Under the 2010 Dodd-Frank law, banks with $50 billion or more in assets are subject to stricter scrutiny by the central bank. Small and mid-sized banks say the metric is unfair to institutions that don’t engage in the high-risk activities of larger banks. Fed Gov. Daniel Tarullo recently suggested the threshold could be raised.

Frank’s statement carries weight because he authored the law, with former Sen. Chris Dodd (D-Conn.), and it shows that even staunch supporters of the financial regulatory overhaul know it has flaws.

Frank’s comments also come as Republicans are hungering to completely dismantle the 2010 financial reform law, a move Democrats oppose.

“We put it in there that banks got the extra supervision if they were $50 billion in assets,” Frank said in a radio interview with John Catsimatidis on Sunday. “That was a mistake. We should have made it much higher, $125 [billion] or more, and we should have indexed it.”

In reaction, the Regional Bank Coalition said a size-based metric is a misguided approach that misses key aspects of a bank’s profile. “Barney Frank’s focus on increasing the asset threshold alone, whether to $150 billion or more, reflects an outdated method to accurately determine risk for financial institutions,” spokesman Matt Well told Morning Consult. “Using an arbitrary asset threshold does not take into account a bank’s holistic profile, which should be examined in determining whether it is risky and should therefore be subject to heightened regulatory standards.”
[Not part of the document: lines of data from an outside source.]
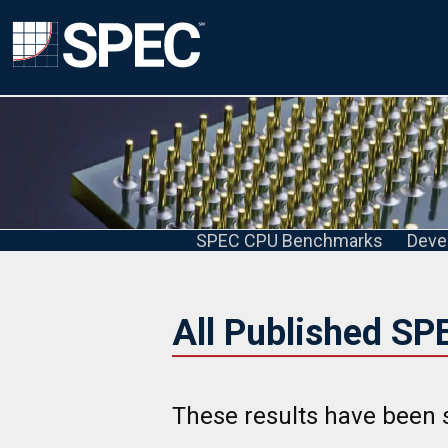
SPEC CPU Benchmarks
Deve
All Published SP
These results have been 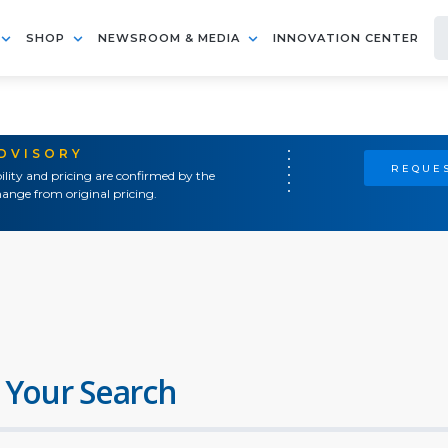
SHOP
NEWSROOM & MEDIA
INNOVATION CENTER
ADVISORY
REQUES
ility and pricing are confirmed by the
ange from original pricing.
 Your Search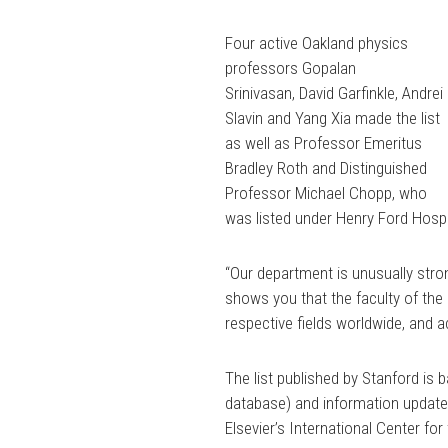
Four active Oakland physics
professors
Gopalan
Srinivasan,
David Garfinkle,
Andrei
Slavin
and
Yang Xia
made the list
as well as Professor Emeritus
Bradley Roth and Distinguished
Professor
Michael Chopp, who
was listed under Henry Ford Hosp
“Our department is unusually strong 
shows you that the faculty of the 
respective fields worldwide, and a
The list published by Stanford is 
database) and information updated
Elsevier’s International Center fo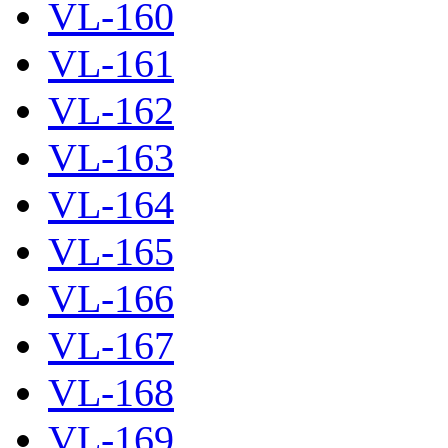
VL-160
VL-161
VL-162
VL-163
VL-164
VL-165
VL-166
VL-167
VL-168
VL-169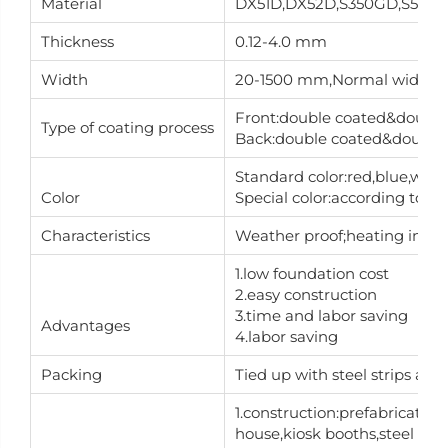
Material
DX51D,DX52D,S350GD,S550
Thickness
0.12-4.0 mm
Width
20-1500 mm,Normal width is
Front:double coated&double 
Type of coating process
Back:double coated&double d
Standard color:red,blue,whit
Color
Special color:according to RA
Characteristics
Weather proof;heating insulat
1.low foundation cost
2.easy construction
3.time and labor saving
Advantages
4.labor saving
Packing
Tied up with steel strips an
1.construction:prefabricate
house,kiosk booths,steel build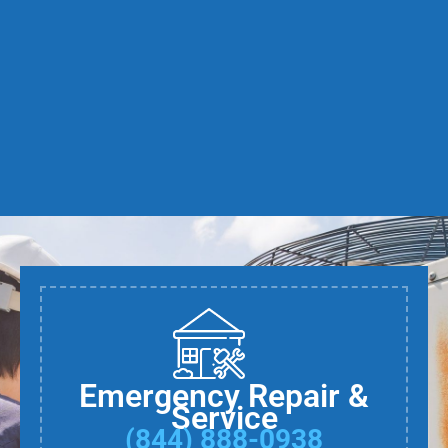
Emergency Repair &
Service
(844) 888-0938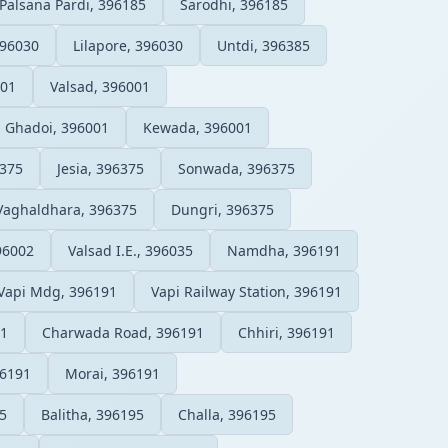
Palsana Pardi, 396185
Sarodhi, 396185
96030
Lilapore, 396030
Untdi, 396385
001
Valsad, 396001
Ghadoi, 396001
Kewada, 396001
6375
Jesia, 396375
Sonwada, 396375
Vaghaldhara, 396375
Dungri, 396375
96002
Valsad I.E., 396035
Namdha, 396191
Vapi Mdg, 396191
Vapi Railway Station, 396191
91
Charwada Road, 396191
Chhiri, 396191
96191
Morai, 396191
5
Balitha, 396195
Challa, 396195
A representative for community banks simply noted that the idea Frank floated is bipartisan and has been around for a while. “There is no magic in the $50 billion asset size for SIFI threshold,” Paul Merski, ICBA’s group executive vice president for congressional relations and strategy, told Morning Consult. “It was just a random number picked out of the air. ICBA believes it should be much higher and has been lobbying to make sure it is raised. There is bipartisan support to move to a higher threshold.”